O governo dos Estados Unidos ampliou as sanções contra uma rede internacional de apoio aos esforços militares do Irã, atingindo 11 entidades e três indivíduos distribuídos entre China, Irã, Belarus e Emirados Árabes Unidos. A medida, reforçada pelo secretário de Estado Marco Rubio, visa desmantelar o fornecimento de tecnologia crítica, incluindo imagens de satélite utilizadas para viabilizar ataques contra forças americanas no Oriente Médio, além de restringir o programa de mísseis e drones de Teerã. Esta ação intensifica a pressão diplomática e econômica da administração Trump sobre a cooperação militar iraniana, em um momento de fragilidade no cessar-fogo entre Washington e Teerã.

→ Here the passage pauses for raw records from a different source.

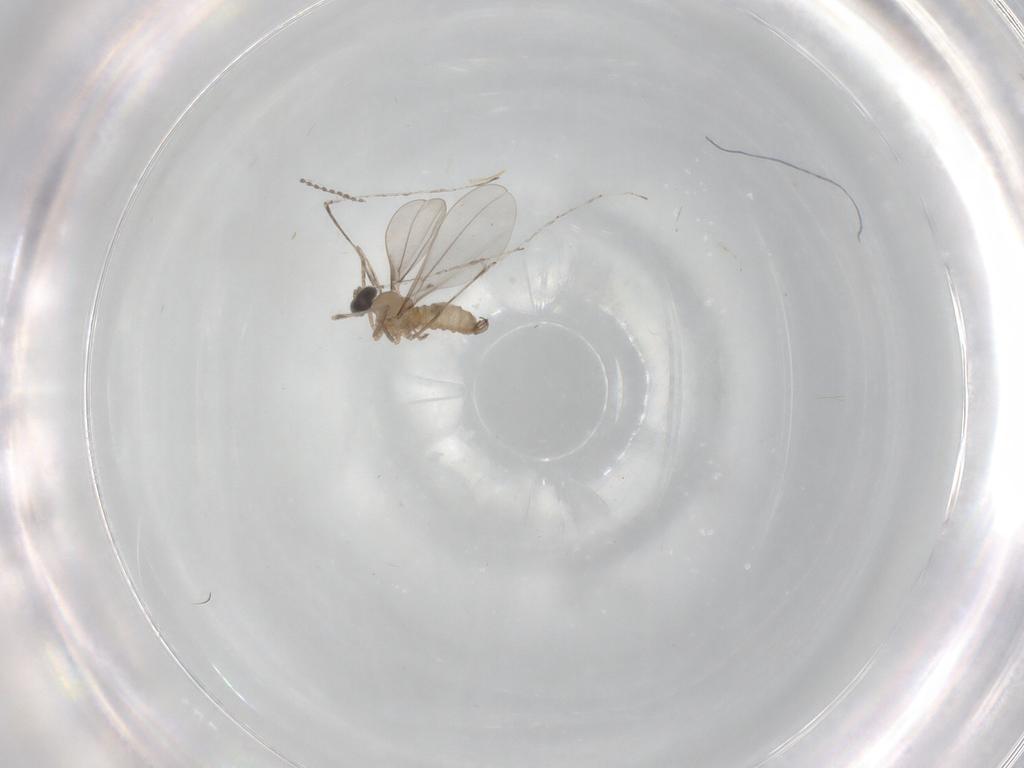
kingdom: Animalia
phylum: Arthropoda
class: Insecta
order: Diptera
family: Cecidomyiidae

A escalada das tensões ocorre às vésperas da viagem de Donald Trump a Pequim para uma cúpula com Xi Jinping, onde o conflito no Golfo será um dos temas centrais. A China reagiu ao endurecimento das medidas proibindo o cumprimento de sanções americanas contra suas refinarias de petróleo, sinalizando um agravamento na disputa comercial entre as duas potências. O cenário gera preocupações globais sobre a estabilidade no Estreito de Hormuz, ponto estratégico para o fornecimento mundial de petróleo, elevando o temor de novos impactos na segurança energética internacional.